Artemis was goddess of the moon (her brother Apollo of the sun), as well as of hunting, unmarried (virgin) maidens and wild nature. As a child she asked to be free of marriage bonds, and lived in the mountains, hunting wild animals and dancing, her companions young girls (nymphs) who left when their time came to marry.

She is usually pictured with a stag, which was sacred to her, and dressed in a short tunic, with quiver, bows and arrows, attended by her nymphs. She was also pictured with lions. Artemis was quite vengeful on many occasions. She turned Aktaeon into a stag and had her fifty hounds tear him apart (though some say that she set his own hounds on him), all for the sin of watching her bathe naked in the mountain stream.
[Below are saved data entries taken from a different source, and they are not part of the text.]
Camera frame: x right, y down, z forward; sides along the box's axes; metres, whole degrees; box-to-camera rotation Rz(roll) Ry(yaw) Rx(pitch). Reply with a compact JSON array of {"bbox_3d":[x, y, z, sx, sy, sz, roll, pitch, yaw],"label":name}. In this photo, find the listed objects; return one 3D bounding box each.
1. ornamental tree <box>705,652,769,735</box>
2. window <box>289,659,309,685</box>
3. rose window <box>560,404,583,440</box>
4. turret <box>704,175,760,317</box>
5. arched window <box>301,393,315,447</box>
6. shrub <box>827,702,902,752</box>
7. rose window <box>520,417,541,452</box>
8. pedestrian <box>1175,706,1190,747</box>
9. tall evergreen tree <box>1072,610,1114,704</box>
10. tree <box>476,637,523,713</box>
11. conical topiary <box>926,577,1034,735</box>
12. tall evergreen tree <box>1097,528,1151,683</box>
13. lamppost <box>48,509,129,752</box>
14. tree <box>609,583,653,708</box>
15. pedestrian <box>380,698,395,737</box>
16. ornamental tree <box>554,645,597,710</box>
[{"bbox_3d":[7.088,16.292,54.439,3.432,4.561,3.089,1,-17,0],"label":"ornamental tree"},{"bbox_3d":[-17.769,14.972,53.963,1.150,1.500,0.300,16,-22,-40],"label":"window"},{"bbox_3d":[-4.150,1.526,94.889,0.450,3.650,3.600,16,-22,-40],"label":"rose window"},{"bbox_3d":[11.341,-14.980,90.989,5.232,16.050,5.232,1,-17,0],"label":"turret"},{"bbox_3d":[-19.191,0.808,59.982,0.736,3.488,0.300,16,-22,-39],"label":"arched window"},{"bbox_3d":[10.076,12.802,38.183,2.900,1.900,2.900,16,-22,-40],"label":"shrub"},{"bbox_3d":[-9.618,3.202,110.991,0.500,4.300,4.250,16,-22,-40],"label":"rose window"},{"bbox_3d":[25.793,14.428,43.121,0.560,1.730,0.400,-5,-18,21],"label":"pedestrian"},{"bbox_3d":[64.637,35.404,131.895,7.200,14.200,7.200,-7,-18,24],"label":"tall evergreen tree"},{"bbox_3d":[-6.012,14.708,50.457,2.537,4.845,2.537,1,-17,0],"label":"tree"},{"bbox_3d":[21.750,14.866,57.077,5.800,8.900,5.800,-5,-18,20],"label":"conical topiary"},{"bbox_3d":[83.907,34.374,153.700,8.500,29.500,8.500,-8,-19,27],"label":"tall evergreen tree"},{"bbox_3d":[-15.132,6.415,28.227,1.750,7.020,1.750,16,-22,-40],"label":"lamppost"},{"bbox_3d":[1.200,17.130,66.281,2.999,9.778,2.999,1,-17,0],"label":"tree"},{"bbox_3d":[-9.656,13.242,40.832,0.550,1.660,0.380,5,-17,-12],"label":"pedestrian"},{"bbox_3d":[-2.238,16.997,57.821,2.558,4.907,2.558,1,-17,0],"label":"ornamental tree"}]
She killed the huntsman, Orion, for attempting to rape her. It was she who demanded of Agamemnon the sacrifice of his daughter Iphigenia, because he had killed a stag (sacred to herself) when hunting.

She turned the nymph Kallisto into a bear on learning that she had become pregnant, because she had broken her earlier promise that she would remain a virgin. Artemis' important shrines are at Brauron in Attica, at Sparta, and at Ephesos in Asia Minor.